Rewrite all of the rows below as one numbered list. Skip blank lines and leave the pictures out.

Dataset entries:
--- START ---
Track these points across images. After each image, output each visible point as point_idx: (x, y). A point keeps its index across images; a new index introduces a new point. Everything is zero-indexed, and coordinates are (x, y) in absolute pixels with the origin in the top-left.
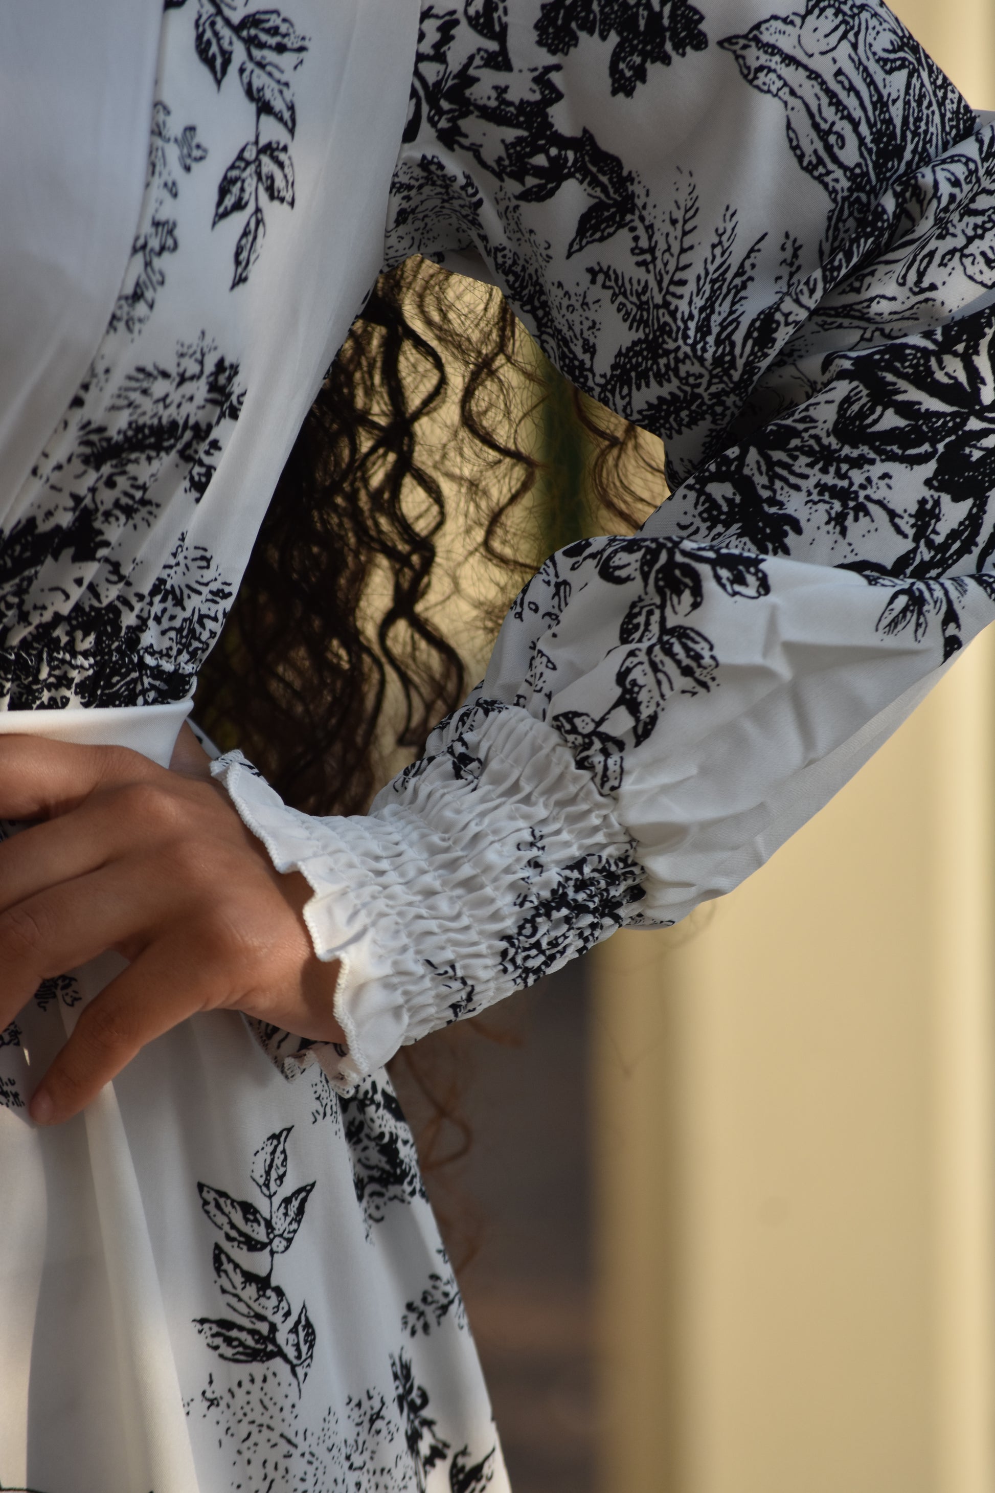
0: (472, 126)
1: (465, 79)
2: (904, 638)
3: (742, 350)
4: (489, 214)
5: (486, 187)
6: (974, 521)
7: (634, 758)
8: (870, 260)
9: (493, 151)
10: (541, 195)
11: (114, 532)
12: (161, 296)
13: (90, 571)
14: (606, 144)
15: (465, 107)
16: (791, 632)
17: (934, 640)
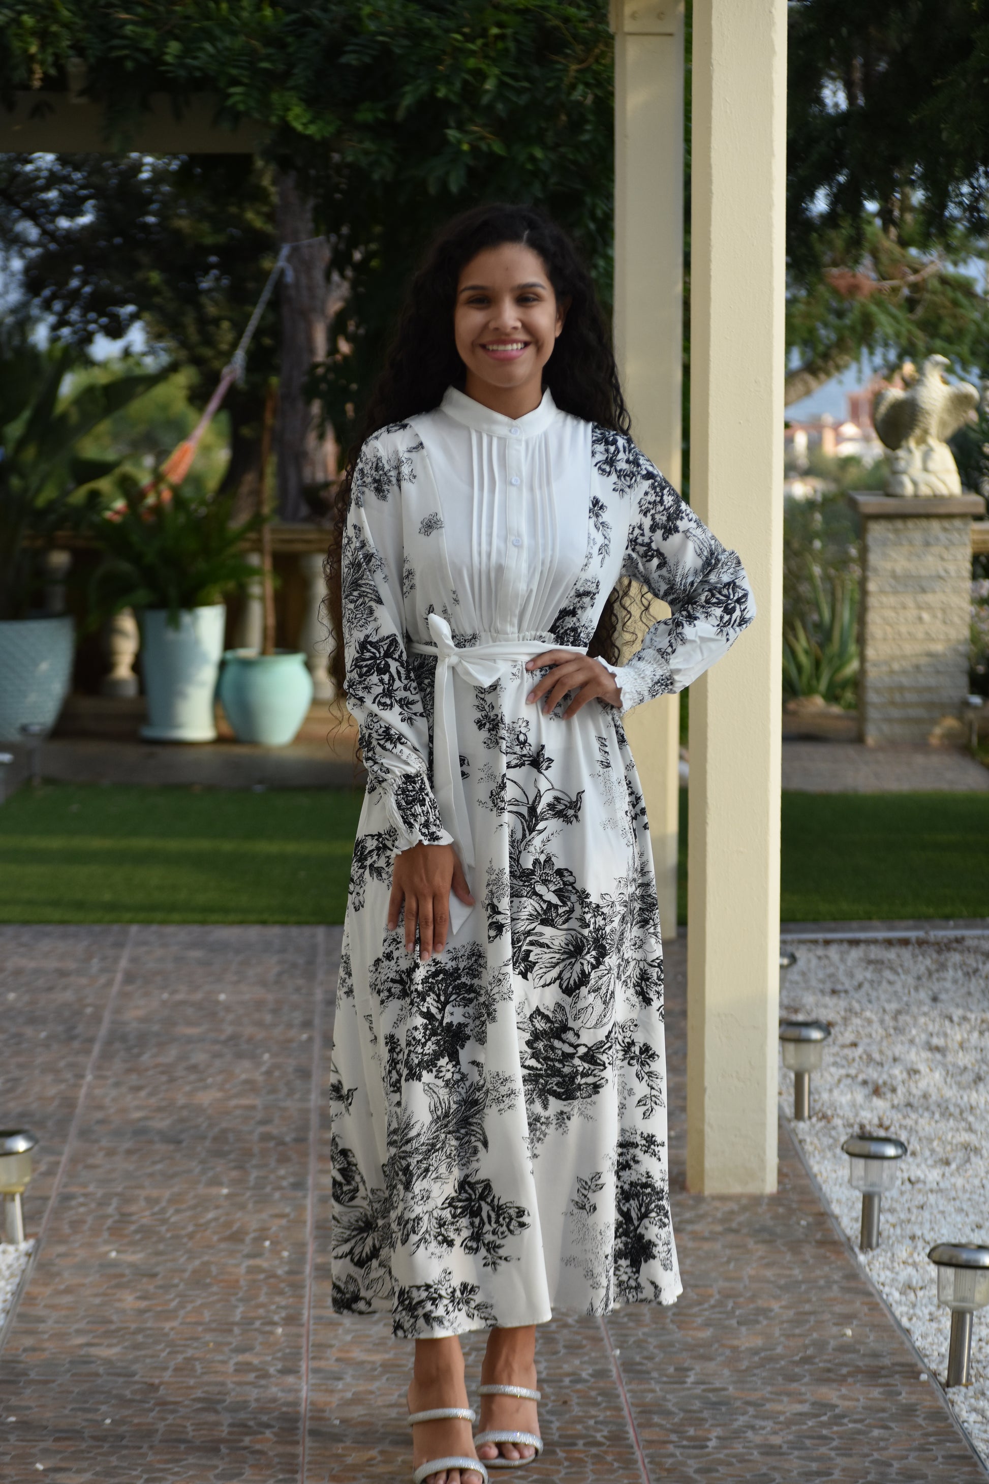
0: (638, 547)
1: (637, 538)
2: (719, 637)
3: (688, 588)
4: (640, 565)
5: (639, 561)
6: (730, 619)
7: (672, 656)
8: (710, 571)
9: (641, 552)
10: (650, 560)
11: (579, 612)
12: (590, 566)
13: (575, 619)
14: (662, 551)
15: (636, 544)
16: (700, 634)
17: (724, 638)
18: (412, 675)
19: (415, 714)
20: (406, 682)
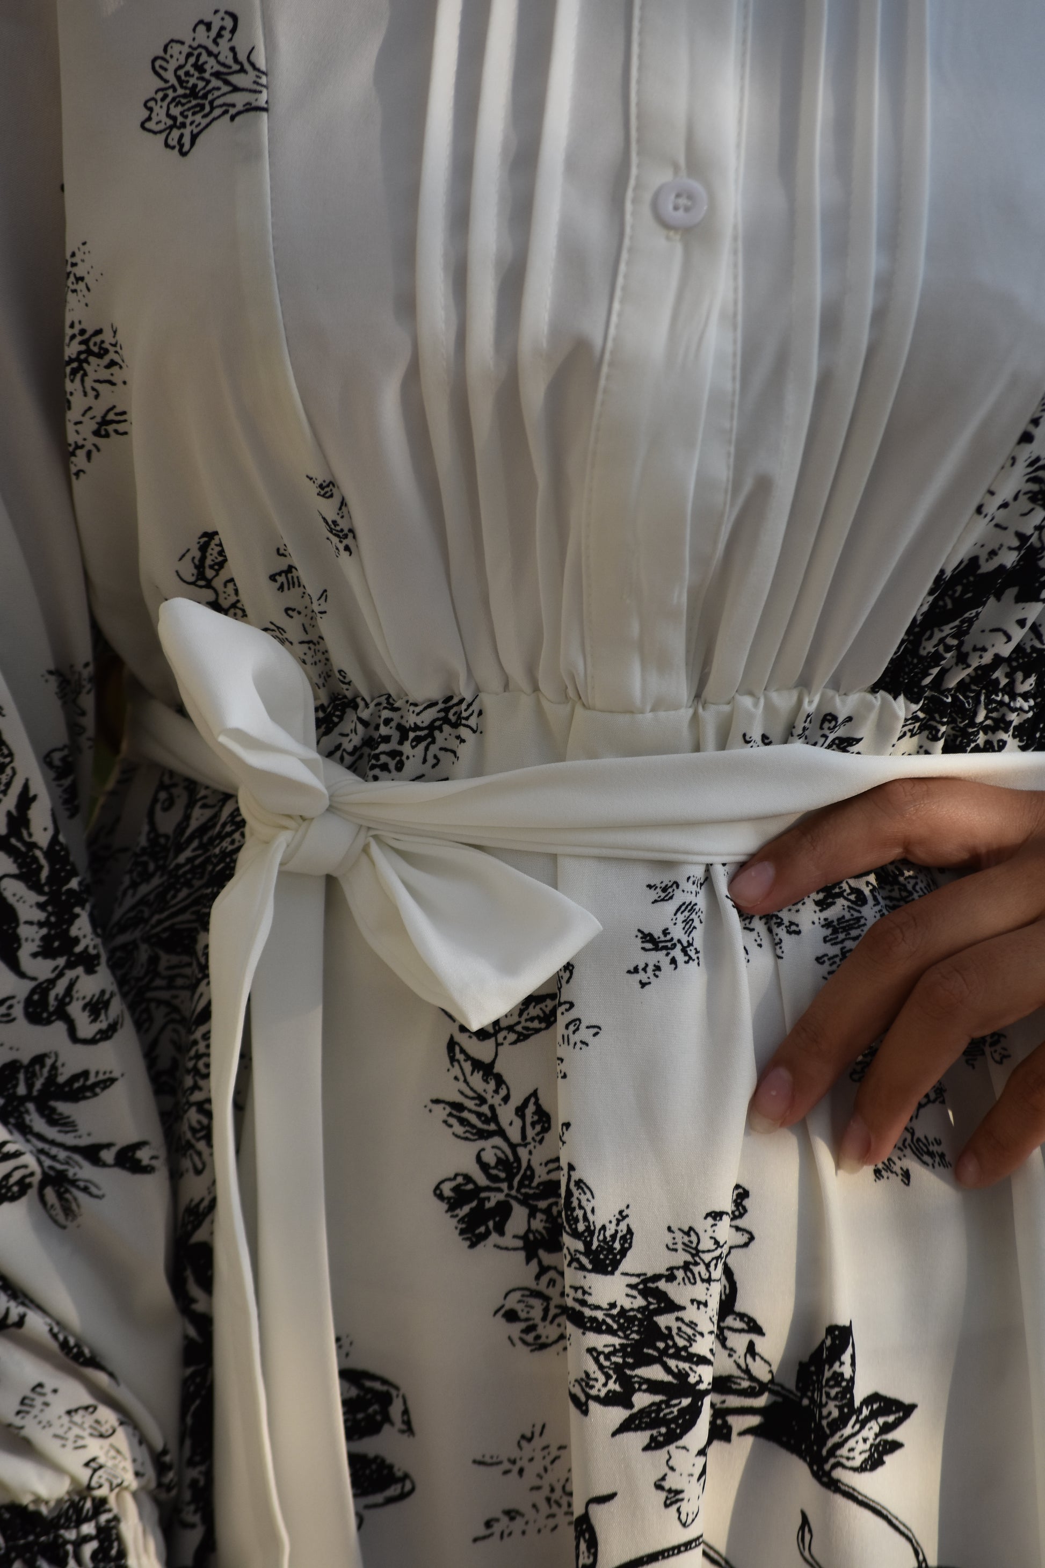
13: (1034, 611)
18: (82, 927)
19: (92, 1153)
20: (42, 969)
--- END ---
▶ _Completed exercise_
1. Track these points across images. After each image, output each visible point as point_idx: (x, y). A point keeps its index across images; a new index introduces a new point. Everything is zero-indexed, and coordinates are (x, y) in absolute pixels with the origin in the top-left.
2. 0: (472, 126)
3. 1: (465, 79)
4. 2: (904, 638)
5. 3: (742, 350)
6. 4: (489, 214)
7. 5: (486, 187)
8. 6: (974, 521)
9. 7: (634, 758)
10. 8: (870, 260)
11. 9: (493, 151)
12. 10: (541, 195)
13. 11: (114, 532)
14. 12: (161, 296)
15. 13: (90, 571)
16. 14: (606, 144)
17. 15: (465, 107)
18. 16: (791, 632)
19. 17: (934, 640)
20. 0: (638, 547)
21. 1: (637, 538)
22. 2: (719, 637)
23. 3: (688, 588)
24. 4: (640, 565)
25. 5: (639, 561)
26. 6: (730, 619)
27. 7: (672, 656)
28. 8: (710, 571)
29. 9: (641, 552)
30. 10: (650, 560)
31. 11: (579, 612)
32. 12: (590, 566)
33. 13: (575, 619)
34. 14: (662, 551)
35. 15: (636, 544)
36. 16: (700, 634)
37. 17: (724, 638)
38. 18: (412, 675)
39. 19: (415, 714)
40. 20: (406, 682)
41. 13: (1034, 611)
42. 18: (82, 927)
43. 19: (92, 1153)
44. 20: (42, 969)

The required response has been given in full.